Pulmatrix generated $4.4 million of revenue in the third quarter of 2020, compared to $1.4 million in the third quarter of 2019. The revenue for the second quarter of 2020 was the result of the collaboration and licensing agreements with Cipla and JJEI, respectively.

Research and development expenses for the third quarter of 2020 and 2019 were $3.9 million and $3.3 million, respectively. Included in the third quarter 2020 costs were pre-clinical toxicology and Chemistry, Manufacturing and Controls costs for the PUR1800 program and clinical study costs incurred for the Phase 2 Pulmazole study.

General and administrative expenses for the third quarter of 2020 and 2019 were $1.8 million. Included in the third quarter 2020 costs were general operating expenses such as employment, lab and office lease, legal, patent and audit fees.

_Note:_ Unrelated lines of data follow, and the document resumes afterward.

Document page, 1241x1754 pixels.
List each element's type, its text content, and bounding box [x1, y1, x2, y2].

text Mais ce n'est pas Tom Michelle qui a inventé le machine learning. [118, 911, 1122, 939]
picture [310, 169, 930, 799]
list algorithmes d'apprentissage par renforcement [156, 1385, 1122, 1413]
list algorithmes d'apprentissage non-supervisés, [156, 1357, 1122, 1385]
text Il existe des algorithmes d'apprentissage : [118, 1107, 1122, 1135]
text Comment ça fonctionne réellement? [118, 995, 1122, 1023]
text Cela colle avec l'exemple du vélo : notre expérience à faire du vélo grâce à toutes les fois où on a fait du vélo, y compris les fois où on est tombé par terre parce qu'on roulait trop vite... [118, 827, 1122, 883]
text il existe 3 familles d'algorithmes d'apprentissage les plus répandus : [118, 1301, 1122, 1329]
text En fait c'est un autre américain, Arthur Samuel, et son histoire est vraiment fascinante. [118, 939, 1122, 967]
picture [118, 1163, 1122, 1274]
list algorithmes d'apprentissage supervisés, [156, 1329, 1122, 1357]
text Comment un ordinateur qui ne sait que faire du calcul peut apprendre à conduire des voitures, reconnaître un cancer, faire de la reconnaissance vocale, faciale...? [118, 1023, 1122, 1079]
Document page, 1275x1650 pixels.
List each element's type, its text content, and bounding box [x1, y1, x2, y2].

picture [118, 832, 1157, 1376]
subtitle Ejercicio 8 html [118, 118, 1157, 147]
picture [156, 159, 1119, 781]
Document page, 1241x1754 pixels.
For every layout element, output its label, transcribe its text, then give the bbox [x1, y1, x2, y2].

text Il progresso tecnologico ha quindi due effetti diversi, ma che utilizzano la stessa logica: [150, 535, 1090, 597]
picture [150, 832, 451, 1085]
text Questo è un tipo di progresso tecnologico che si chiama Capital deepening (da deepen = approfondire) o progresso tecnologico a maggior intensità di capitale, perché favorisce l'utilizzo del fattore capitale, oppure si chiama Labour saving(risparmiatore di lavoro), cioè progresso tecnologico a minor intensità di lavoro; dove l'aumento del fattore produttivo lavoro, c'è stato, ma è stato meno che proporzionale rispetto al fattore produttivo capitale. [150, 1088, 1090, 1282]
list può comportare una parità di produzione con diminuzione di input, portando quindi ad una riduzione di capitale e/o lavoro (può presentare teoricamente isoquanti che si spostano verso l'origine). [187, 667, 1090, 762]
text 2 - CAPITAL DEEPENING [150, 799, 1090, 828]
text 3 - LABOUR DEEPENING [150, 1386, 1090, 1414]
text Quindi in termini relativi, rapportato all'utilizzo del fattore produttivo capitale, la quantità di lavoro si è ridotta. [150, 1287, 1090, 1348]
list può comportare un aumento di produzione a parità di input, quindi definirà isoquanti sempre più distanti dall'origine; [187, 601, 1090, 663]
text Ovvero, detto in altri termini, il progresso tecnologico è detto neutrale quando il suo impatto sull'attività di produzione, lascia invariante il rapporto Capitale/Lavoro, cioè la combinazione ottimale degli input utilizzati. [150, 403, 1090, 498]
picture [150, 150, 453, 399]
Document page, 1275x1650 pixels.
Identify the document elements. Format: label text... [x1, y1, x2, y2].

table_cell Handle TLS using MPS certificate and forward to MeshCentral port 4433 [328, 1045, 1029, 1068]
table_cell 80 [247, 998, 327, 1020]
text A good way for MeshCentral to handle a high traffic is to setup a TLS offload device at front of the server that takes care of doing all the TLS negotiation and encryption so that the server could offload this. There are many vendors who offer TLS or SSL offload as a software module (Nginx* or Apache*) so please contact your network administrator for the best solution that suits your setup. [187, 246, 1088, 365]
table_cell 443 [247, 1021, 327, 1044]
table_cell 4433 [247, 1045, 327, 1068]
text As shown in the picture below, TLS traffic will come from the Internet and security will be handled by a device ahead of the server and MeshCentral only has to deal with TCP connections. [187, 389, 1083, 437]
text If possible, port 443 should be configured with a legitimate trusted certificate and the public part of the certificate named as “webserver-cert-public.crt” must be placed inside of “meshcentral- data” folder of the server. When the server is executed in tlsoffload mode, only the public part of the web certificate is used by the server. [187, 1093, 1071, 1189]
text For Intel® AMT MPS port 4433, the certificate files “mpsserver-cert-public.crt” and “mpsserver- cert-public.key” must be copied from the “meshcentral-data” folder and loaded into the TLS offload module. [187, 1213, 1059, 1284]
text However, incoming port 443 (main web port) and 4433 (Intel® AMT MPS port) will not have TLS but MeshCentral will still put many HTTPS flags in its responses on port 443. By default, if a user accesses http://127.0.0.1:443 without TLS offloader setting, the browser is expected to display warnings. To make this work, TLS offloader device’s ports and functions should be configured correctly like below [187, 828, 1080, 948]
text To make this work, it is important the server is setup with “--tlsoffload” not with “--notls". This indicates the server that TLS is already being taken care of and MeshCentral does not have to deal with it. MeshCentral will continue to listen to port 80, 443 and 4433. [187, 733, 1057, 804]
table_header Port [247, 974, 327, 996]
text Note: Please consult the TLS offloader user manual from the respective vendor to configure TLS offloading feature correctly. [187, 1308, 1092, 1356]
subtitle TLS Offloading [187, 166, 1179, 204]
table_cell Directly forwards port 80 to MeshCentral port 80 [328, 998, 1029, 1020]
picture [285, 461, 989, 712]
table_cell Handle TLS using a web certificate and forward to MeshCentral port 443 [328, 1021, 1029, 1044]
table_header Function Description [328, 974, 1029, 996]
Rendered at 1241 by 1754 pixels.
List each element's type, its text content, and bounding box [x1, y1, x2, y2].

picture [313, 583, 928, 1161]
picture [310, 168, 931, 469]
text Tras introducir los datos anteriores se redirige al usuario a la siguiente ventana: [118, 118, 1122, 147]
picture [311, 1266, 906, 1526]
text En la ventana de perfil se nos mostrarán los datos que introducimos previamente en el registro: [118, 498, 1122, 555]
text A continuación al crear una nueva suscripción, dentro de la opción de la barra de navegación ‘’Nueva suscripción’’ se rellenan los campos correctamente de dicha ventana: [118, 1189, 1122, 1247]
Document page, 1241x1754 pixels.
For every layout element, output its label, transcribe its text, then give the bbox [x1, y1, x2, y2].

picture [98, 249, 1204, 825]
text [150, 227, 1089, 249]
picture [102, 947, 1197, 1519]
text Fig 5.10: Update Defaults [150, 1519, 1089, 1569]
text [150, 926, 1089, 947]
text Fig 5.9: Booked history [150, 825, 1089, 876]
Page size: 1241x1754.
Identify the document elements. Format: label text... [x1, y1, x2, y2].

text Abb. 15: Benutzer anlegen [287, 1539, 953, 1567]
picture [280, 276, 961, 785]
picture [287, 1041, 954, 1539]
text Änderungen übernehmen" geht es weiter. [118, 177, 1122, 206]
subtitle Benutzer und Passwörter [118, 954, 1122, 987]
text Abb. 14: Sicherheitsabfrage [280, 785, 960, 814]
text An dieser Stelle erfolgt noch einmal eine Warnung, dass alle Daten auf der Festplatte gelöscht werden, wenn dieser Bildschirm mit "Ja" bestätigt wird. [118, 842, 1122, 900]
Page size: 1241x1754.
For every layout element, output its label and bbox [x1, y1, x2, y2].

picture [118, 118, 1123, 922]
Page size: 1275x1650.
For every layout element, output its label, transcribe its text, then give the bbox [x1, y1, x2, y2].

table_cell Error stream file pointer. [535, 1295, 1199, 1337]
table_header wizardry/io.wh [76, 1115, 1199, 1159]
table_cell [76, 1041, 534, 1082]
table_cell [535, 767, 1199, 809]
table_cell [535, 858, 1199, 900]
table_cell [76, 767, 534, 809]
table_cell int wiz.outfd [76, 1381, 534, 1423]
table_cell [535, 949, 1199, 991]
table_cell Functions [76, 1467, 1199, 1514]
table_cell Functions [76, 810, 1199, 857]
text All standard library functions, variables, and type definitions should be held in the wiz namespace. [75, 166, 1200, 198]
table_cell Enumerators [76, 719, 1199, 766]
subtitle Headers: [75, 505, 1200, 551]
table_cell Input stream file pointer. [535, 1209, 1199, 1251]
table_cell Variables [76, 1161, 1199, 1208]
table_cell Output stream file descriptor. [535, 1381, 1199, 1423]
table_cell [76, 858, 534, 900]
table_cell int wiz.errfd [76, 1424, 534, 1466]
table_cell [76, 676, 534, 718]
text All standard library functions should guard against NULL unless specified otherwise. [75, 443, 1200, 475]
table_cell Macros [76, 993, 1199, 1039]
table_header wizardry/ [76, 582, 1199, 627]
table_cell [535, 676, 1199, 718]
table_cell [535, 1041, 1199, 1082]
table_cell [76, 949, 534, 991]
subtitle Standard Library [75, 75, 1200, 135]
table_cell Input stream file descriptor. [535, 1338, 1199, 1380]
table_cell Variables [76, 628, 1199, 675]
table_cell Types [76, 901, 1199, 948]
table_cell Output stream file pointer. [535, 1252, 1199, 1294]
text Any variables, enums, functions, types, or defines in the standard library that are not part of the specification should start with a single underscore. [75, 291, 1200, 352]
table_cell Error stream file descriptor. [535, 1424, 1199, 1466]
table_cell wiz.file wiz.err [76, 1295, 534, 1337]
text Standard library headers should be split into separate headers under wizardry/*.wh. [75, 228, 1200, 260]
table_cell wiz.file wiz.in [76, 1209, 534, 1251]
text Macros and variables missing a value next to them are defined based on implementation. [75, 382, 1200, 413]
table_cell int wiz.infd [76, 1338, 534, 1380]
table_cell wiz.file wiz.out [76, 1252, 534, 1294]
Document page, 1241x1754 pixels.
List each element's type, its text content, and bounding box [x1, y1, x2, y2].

Net loss was $10.6 million for the third quarter of 2020 and $3.6 million for the third quarter of 2019. The net loss for the third quarter 2020 was primarily due to warrant inducement expense of $9.3 million and manufacturing costs for the upcoming PUR1800 Phase 1b clinical study and the recently terminated Pulmazole Phase 2 study. The net loss for the third quarter of 2019 was due to spend on the Pulmazole Phase 2 study.